BEGIN
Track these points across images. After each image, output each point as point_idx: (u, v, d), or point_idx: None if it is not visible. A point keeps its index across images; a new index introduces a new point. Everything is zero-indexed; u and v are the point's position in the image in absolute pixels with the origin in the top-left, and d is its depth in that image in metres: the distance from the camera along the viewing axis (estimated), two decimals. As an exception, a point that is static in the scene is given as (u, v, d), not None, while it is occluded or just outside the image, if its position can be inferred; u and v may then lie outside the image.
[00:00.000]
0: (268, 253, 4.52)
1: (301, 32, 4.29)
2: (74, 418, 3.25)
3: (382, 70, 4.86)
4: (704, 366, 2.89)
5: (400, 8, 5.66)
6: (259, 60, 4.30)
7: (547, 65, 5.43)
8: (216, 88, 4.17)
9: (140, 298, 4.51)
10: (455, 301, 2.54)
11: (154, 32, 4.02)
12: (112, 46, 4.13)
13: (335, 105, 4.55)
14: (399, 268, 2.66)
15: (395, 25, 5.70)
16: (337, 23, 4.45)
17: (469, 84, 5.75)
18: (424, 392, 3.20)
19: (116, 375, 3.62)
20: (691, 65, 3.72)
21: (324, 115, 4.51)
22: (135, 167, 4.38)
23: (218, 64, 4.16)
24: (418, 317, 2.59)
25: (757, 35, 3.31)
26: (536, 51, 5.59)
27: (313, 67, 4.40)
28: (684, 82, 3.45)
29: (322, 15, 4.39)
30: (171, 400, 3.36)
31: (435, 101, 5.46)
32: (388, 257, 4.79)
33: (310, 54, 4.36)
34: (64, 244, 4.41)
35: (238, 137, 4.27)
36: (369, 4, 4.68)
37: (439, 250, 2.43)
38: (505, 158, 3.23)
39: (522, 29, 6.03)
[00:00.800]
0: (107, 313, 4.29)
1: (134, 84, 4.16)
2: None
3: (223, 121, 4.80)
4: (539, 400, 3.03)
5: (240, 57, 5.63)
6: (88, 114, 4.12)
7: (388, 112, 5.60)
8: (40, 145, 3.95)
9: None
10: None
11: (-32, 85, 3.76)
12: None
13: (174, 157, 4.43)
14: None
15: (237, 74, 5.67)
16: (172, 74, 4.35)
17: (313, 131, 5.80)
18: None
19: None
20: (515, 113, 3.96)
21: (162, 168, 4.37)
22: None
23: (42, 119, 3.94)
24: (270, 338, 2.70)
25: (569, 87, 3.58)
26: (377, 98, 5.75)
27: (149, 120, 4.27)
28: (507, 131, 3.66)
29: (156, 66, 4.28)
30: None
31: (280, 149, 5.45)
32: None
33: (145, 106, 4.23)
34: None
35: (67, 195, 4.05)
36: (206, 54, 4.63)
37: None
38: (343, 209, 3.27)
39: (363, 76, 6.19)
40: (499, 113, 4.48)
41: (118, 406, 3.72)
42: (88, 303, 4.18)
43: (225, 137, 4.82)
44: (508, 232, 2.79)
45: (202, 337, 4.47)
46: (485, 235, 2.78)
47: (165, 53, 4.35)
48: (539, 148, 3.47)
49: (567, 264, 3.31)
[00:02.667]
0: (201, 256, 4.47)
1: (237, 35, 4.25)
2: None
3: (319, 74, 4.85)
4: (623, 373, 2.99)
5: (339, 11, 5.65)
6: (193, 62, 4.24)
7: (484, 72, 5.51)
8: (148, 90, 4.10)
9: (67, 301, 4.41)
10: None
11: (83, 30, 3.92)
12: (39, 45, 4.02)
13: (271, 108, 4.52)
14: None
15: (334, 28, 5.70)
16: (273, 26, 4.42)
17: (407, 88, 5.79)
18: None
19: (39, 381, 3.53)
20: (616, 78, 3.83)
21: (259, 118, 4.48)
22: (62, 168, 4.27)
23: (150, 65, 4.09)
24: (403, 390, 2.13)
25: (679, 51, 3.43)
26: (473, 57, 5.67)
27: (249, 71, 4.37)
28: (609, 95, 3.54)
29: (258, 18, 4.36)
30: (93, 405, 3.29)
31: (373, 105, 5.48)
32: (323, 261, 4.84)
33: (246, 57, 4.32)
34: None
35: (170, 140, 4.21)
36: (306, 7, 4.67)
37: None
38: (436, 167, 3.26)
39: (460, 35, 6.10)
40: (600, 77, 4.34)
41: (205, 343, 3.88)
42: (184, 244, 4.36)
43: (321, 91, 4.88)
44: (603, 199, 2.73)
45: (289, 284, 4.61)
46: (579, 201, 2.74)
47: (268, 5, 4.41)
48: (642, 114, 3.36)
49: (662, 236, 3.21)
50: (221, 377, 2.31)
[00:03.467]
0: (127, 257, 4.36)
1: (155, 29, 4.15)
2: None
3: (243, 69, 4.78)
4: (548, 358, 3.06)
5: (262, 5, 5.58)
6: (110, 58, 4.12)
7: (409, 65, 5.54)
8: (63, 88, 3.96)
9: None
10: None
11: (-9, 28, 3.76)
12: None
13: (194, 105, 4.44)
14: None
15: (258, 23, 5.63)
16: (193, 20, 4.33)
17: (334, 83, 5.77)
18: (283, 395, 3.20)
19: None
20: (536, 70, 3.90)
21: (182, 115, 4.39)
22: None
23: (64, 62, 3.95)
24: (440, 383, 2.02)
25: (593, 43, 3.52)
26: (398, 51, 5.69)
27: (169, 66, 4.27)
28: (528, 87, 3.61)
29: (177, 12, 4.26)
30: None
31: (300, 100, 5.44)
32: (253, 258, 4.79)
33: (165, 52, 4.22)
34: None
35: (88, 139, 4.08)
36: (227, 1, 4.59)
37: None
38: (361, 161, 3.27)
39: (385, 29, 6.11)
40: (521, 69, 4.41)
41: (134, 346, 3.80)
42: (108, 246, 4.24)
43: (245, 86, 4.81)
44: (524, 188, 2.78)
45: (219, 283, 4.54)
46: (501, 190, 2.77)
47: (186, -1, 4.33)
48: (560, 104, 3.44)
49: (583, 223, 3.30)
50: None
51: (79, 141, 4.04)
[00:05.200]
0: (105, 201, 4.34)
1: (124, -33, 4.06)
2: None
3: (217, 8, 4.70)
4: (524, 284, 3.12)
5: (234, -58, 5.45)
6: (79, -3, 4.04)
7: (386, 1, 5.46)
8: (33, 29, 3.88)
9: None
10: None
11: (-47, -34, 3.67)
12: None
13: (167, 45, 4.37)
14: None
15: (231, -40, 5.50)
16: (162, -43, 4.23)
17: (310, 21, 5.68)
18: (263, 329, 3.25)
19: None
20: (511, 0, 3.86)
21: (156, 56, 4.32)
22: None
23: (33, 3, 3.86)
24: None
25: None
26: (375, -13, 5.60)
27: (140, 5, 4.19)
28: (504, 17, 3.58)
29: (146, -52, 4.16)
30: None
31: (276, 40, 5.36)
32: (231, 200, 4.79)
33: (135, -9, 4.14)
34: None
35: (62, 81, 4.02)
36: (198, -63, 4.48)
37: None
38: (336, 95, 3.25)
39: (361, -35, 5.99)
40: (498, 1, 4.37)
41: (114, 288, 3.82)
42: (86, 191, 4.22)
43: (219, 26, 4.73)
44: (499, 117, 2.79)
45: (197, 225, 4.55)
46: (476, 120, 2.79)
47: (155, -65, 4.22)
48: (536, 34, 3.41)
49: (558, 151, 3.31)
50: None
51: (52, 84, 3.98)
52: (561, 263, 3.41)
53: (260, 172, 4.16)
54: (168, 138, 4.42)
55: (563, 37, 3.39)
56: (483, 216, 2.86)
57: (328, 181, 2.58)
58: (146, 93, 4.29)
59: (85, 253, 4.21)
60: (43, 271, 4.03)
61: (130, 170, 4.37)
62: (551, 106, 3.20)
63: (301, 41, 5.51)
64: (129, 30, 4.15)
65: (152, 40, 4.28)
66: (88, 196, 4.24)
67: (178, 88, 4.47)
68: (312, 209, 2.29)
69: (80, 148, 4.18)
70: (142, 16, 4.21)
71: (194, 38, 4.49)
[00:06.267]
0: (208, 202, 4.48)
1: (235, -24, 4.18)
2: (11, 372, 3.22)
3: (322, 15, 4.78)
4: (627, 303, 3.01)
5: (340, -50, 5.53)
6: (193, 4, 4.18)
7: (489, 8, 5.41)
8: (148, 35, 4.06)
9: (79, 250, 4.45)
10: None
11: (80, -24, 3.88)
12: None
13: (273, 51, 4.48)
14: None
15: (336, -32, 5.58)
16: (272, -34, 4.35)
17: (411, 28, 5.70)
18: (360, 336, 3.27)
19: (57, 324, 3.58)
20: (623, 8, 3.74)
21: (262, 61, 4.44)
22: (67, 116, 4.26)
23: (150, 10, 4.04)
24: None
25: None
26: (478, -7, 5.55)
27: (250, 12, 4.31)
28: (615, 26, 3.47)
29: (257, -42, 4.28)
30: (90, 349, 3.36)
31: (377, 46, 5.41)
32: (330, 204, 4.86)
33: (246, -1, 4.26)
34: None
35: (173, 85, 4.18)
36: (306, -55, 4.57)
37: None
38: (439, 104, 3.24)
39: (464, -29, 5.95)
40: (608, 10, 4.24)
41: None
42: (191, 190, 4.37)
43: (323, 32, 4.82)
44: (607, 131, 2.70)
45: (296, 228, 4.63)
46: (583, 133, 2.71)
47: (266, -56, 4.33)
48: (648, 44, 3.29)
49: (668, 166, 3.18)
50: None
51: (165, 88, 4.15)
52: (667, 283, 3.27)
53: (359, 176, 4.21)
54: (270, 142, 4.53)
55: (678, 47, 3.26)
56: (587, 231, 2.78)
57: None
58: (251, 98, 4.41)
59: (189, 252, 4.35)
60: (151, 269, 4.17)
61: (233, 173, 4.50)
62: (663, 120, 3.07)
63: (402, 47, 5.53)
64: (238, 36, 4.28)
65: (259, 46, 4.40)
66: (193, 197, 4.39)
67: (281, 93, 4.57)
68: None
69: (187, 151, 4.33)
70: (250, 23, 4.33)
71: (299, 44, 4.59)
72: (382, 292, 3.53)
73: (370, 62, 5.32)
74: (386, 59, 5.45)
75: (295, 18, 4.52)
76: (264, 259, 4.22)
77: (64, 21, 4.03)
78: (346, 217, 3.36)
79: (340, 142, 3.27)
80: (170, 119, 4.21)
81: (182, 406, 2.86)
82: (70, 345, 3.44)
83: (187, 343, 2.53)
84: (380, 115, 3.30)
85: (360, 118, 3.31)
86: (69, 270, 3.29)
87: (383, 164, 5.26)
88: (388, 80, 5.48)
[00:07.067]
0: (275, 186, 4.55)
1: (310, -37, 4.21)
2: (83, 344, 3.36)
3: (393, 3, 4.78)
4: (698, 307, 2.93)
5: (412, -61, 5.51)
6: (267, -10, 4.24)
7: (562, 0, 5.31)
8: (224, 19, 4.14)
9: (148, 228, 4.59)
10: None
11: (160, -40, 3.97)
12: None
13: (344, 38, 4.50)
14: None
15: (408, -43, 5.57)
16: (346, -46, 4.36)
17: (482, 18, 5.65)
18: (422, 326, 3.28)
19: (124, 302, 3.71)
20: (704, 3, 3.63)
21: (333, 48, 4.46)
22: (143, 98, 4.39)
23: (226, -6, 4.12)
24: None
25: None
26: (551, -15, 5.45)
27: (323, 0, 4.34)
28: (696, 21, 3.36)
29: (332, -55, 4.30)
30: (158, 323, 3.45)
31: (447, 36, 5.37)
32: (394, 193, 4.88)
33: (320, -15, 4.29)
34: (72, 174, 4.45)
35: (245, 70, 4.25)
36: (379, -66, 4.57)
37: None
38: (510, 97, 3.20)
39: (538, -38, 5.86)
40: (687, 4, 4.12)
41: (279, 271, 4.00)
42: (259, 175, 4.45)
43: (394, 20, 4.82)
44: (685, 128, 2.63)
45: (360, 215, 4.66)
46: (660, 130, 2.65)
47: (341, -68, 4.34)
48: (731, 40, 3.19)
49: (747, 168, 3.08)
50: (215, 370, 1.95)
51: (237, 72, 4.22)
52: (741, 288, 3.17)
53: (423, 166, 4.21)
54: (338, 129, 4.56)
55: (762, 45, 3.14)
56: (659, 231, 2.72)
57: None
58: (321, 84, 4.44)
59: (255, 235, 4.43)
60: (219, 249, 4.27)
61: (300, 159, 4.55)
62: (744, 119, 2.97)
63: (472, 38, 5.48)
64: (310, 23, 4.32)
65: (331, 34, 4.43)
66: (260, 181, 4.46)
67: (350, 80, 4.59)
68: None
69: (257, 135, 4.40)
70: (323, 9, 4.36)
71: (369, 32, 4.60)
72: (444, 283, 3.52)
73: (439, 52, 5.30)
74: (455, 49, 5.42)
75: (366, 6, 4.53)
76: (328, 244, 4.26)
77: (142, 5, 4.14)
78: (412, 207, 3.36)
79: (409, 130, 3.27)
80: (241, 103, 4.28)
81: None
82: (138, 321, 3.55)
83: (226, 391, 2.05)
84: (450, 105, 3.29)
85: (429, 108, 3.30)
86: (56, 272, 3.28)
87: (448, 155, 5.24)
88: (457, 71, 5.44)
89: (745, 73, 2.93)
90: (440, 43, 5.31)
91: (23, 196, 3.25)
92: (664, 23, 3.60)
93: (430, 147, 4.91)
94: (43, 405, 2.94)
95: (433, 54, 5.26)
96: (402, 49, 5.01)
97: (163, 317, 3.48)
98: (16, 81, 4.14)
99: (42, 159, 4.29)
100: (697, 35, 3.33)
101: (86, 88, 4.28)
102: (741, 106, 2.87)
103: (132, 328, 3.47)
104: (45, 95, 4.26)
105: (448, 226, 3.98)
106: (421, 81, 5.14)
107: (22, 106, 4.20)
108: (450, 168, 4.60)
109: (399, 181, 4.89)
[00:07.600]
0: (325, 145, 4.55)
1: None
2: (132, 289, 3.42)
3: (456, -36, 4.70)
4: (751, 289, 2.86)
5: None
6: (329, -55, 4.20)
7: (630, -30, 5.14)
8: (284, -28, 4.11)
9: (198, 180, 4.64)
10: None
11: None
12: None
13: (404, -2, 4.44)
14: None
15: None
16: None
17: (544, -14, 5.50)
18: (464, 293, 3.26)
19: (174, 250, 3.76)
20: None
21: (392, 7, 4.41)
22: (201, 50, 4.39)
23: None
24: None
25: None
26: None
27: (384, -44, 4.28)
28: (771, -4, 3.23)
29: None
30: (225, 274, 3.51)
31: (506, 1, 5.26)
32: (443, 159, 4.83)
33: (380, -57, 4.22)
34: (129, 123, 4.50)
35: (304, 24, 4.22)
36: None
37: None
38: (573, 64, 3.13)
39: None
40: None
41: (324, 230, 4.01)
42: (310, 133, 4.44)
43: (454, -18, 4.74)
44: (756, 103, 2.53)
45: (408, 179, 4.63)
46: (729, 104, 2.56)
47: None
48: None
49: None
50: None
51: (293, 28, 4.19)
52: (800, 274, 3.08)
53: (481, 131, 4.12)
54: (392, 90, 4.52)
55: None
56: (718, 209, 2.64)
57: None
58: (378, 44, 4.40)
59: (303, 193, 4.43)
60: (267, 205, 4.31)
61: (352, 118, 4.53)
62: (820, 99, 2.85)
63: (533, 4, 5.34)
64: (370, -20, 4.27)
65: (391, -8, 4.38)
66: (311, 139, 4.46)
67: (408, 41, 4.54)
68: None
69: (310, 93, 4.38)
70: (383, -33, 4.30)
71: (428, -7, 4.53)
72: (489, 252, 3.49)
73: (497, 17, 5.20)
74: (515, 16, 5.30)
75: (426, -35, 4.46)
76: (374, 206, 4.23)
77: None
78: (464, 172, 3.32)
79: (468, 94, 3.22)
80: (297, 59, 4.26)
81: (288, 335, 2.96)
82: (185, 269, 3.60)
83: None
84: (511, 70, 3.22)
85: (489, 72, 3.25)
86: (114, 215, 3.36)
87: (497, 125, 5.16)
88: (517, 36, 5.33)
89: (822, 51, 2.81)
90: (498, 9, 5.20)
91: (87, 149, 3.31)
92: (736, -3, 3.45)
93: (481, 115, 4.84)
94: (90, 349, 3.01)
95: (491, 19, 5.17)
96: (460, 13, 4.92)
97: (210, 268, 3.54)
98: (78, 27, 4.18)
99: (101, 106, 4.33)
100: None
END
→ **ASSIGNMENT**
In the material above, find the line containing "[00:07.067]" and the line containing "101: (86, 88, 4.28)", then write out exactly those two lines and every line between them, and nothing more.

→ **ANSWER TO THIS PROBLEM**
[00:07.067]
0: (275, 186, 4.55)
1: (310, -37, 4.21)
2: (83, 344, 3.36)
3: (393, 3, 4.78)
4: (698, 307, 2.93)
5: (412, -61, 5.51)
6: (267, -10, 4.24)
7: (562, 0, 5.31)
8: (224, 19, 4.14)
9: (148, 228, 4.59)
10: None
11: (160, -40, 3.97)
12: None
13: (344, 38, 4.50)
14: None
15: (408, -43, 5.57)
16: (346, -46, 4.36)
17: (482, 18, 5.65)
18: (422, 326, 3.28)
19: (124, 302, 3.71)
20: (704, 3, 3.63)
21: (333, 48, 4.46)
22: (143, 98, 4.39)
23: (226, -6, 4.12)
24: None
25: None
26: (551, -15, 5.45)
27: (323, 0, 4.34)
28: (696, 21, 3.36)
29: (332, -55, 4.30)
30: (158, 323, 3.45)
31: (447, 36, 5.37)
32: (394, 193, 4.88)
33: (320, -15, 4.29)
34: (72, 174, 4.45)
35: (245, 70, 4.25)
36: (379, -66, 4.57)
37: None
38: (510, 97, 3.20)
39: (538, -38, 5.86)
40: (687, 4, 4.12)
41: (279, 271, 4.00)
42: (259, 175, 4.45)
43: (394, 20, 4.82)
44: (685, 128, 2.63)
45: (360, 215, 4.66)
46: (660, 130, 2.65)
47: (341, -68, 4.34)
48: (731, 40, 3.19)
49: (747, 168, 3.08)
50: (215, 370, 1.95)
51: (237, 72, 4.22)
52: (741, 288, 3.17)
53: (423, 166, 4.21)
54: (338, 129, 4.56)
55: (762, 45, 3.14)
56: (659, 231, 2.72)
57: None
58: (321, 84, 4.44)
59: (255, 235, 4.43)
60: (219, 249, 4.27)
61: (300, 159, 4.55)
62: (744, 119, 2.97)
63: (472, 38, 5.48)
64: (310, 23, 4.32)
65: (331, 34, 4.43)
66: (260, 181, 4.46)
67: (350, 80, 4.59)
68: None
69: (257, 135, 4.40)
70: (323, 9, 4.36)
71: (369, 32, 4.60)
72: (444, 283, 3.52)
73: (439, 52, 5.30)
74: (455, 49, 5.42)
75: (366, 6, 4.53)
76: (328, 244, 4.26)
77: (142, 5, 4.14)
78: (412, 207, 3.36)
79: (409, 130, 3.27)
80: (241, 103, 4.28)
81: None
82: (138, 321, 3.55)
83: (226, 391, 2.05)
84: (450, 105, 3.29)
85: (429, 108, 3.30)
86: (56, 272, 3.28)
87: (448, 155, 5.24)
88: (457, 71, 5.44)
89: (745, 73, 2.93)
90: (440, 43, 5.31)
91: (23, 196, 3.25)
92: (664, 23, 3.60)
93: (430, 147, 4.91)
94: (43, 405, 2.94)
95: (433, 54, 5.26)
96: (402, 49, 5.01)
97: (163, 317, 3.48)
98: (16, 81, 4.14)
99: (42, 159, 4.29)
100: (697, 35, 3.33)
101: (86, 88, 4.28)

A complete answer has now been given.